| Child Sexual Abuse and the Churches: a Story of Moral Failure?
By Patrick Parkinson
The Smith Lecture 2013
October 29, 2013
http://smithlecture.org/sites/smithlecture.org/files/downloads/lecture/smith-2013-transcript.pdf
Introduction
Some people may be puzzled, even angered, that the title to this lecture ends in a question-mark. Surely, we already know that the story of child sexual abuse in churches is a story of shocking moral failure. Story after story has appeared in the media in Australia in recent years of terrible sexual exploitation of children – and if that were not bad enough, the cover-up of those crimes by superiors in the Church who, for whatever reason, chose not to involve the police or to act protectively towards children. These are not just Australian stories. In the Catholic Church at least, these patterns have been replicated in many countries across the western world, and it is perhaps just a matter of time before stories emerge from other countries which reveal the same patterns.
In the court of public opinion, then, the judgment has already been delivered. It is only the consequences of that judgment which are still being worked out.

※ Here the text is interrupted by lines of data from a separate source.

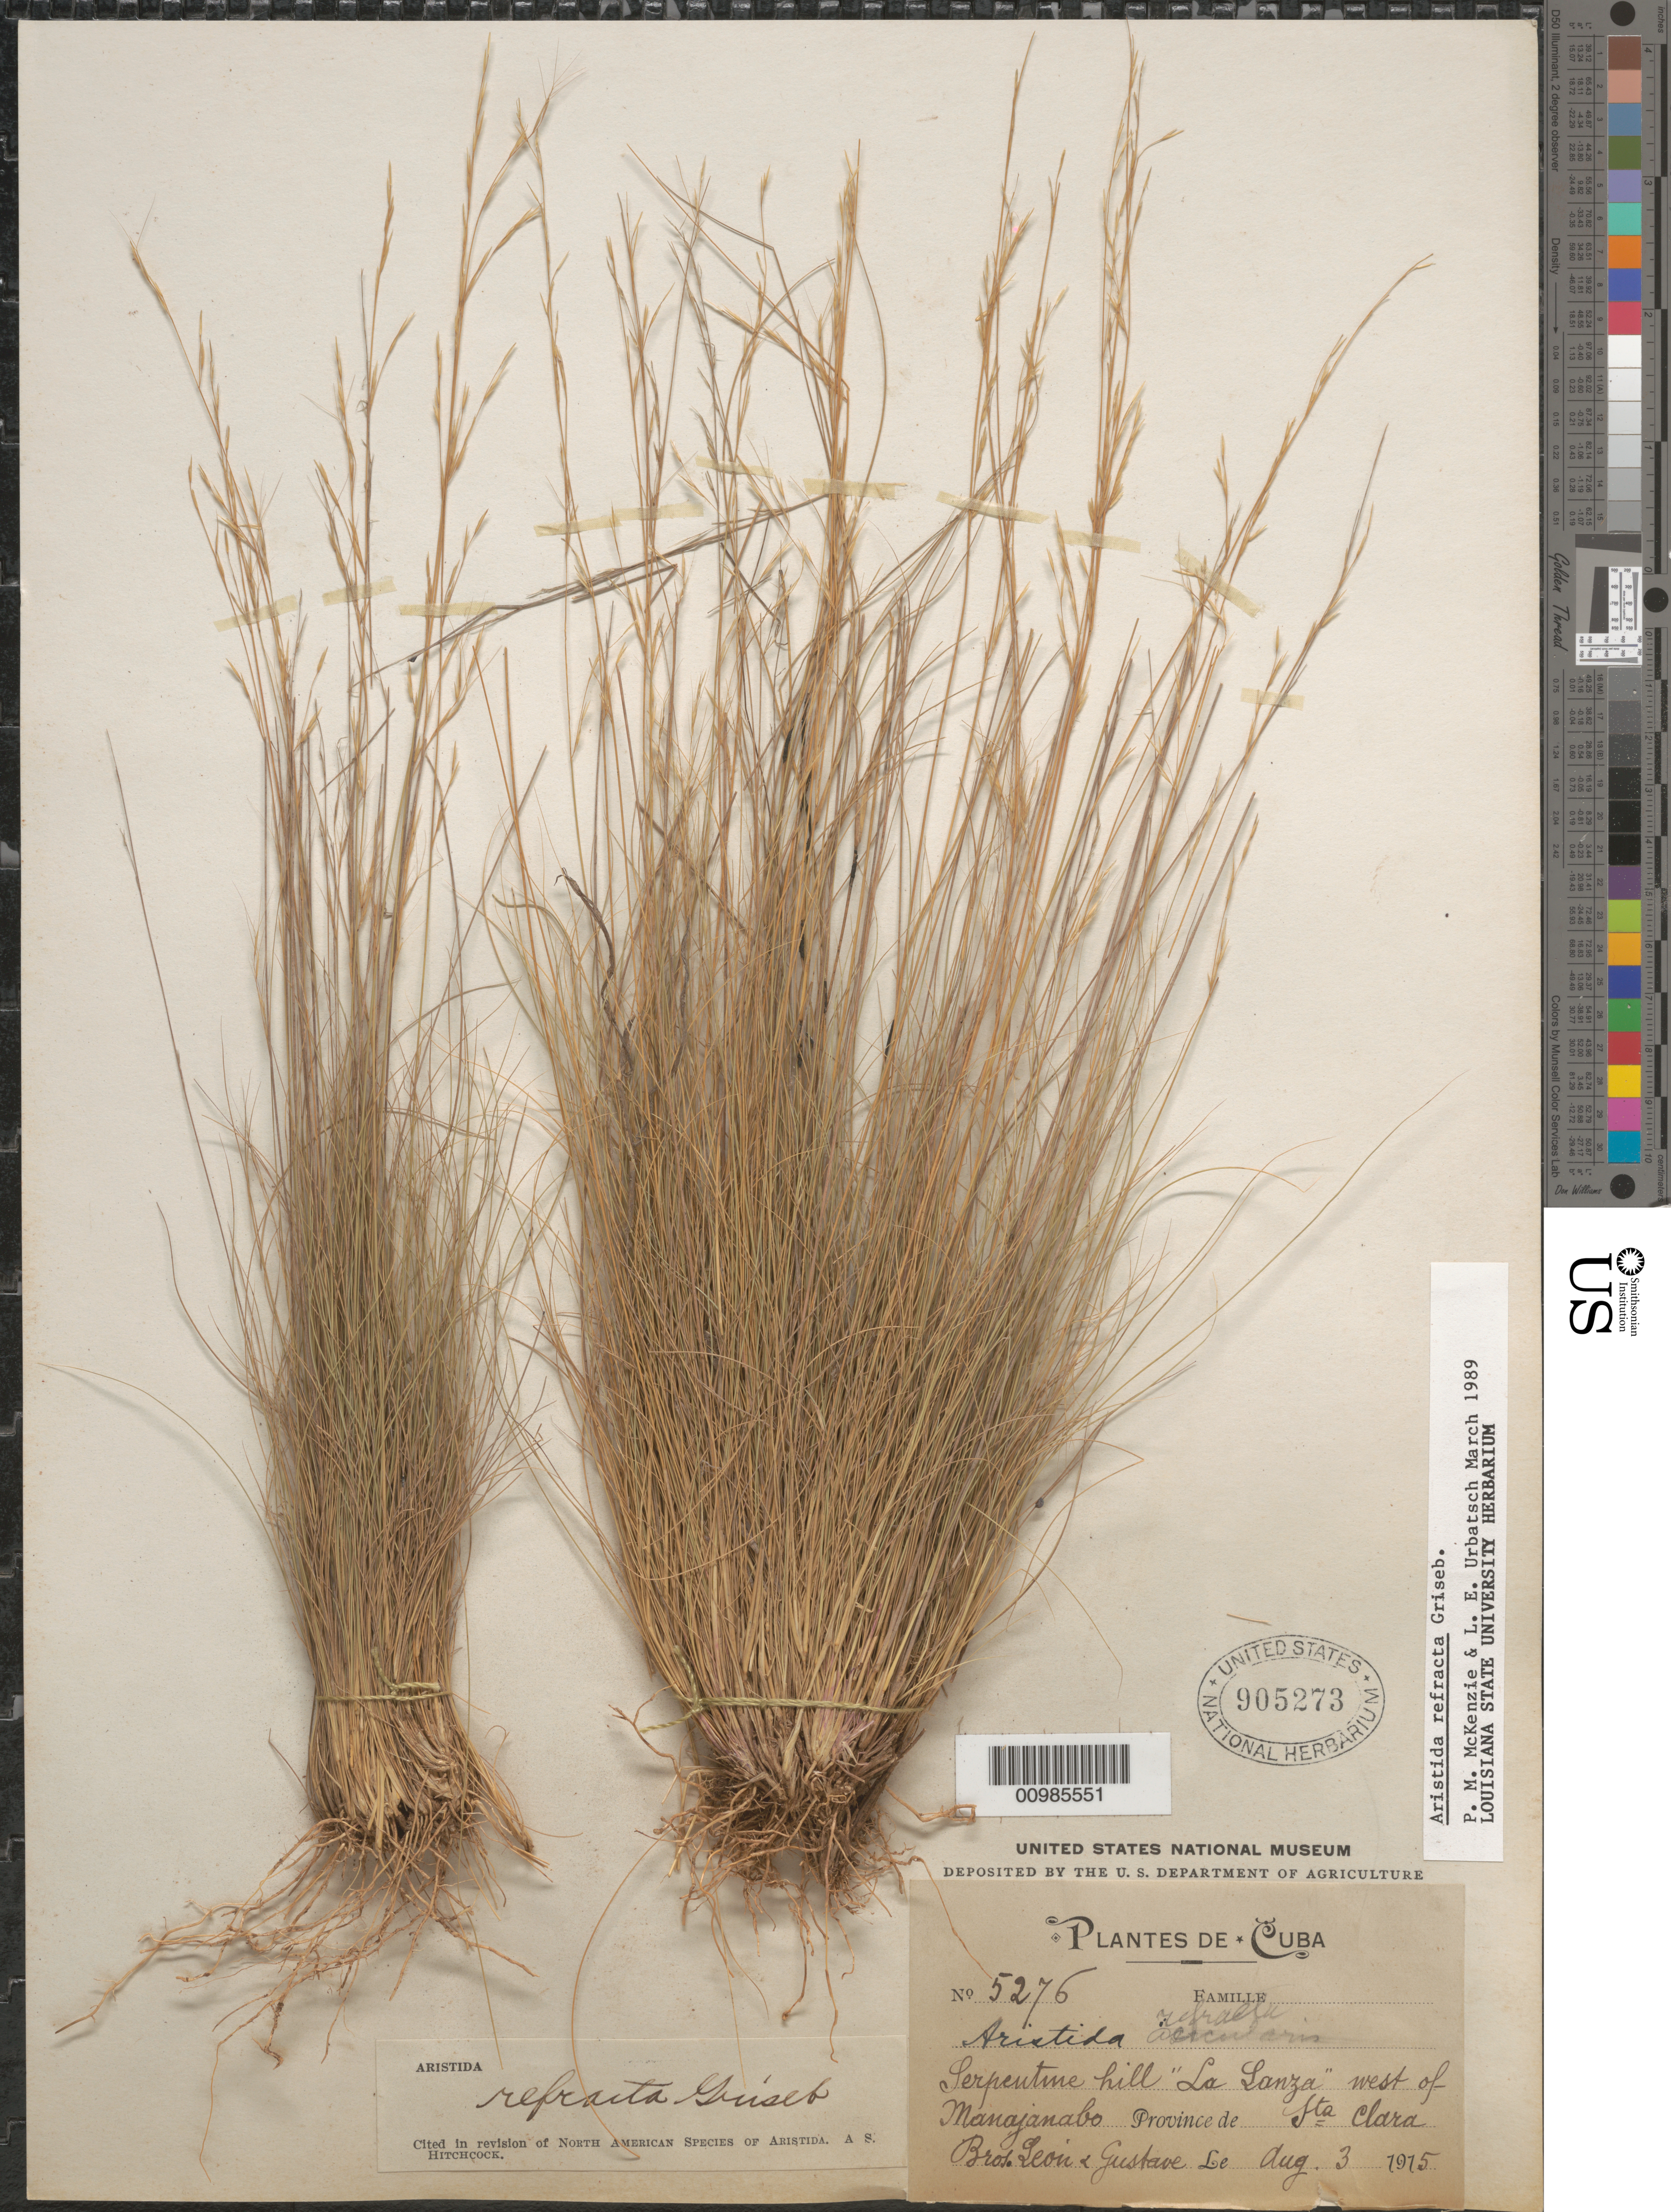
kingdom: Plantae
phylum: Tracheophyta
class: Liliopsida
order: Poales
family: Poaceae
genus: Aristida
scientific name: Aristida refracta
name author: Griseb.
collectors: Bro. León & J. Gustav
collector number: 5276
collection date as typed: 03 Aug 1915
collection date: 1915-08-03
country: Cuba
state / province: Villa Clara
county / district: Santa Clara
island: Cuba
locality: Manajanabo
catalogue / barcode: US 905273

In this lecture, I will not for one moment deny that there have been serious moral failures, and it is likely that these are to be found in all churches over the years. I have played a small part in exposing some of those failures, in challenging wrongdoing, and seeking to promote higher standards of child protection in church communities. 1 I offer no defence for the failure of the churches, except to say that if the churches are particularly in the firing line now – and they are – it should be noted that it was so often the churches that were involved in caring for those that no-one else cared for. It was the churches that ran orphanages and children’s homes, that established boarding schools at a low cost to give educational opportunities to children from the country. It is churches which have been at the forefront of community life from one end of Australia to another, providing Sunday Schools, youth clubs and holiday camps. The moral failures of the churches ought to be assessed against the background of that enormous contribution to the care of children over the last century and more.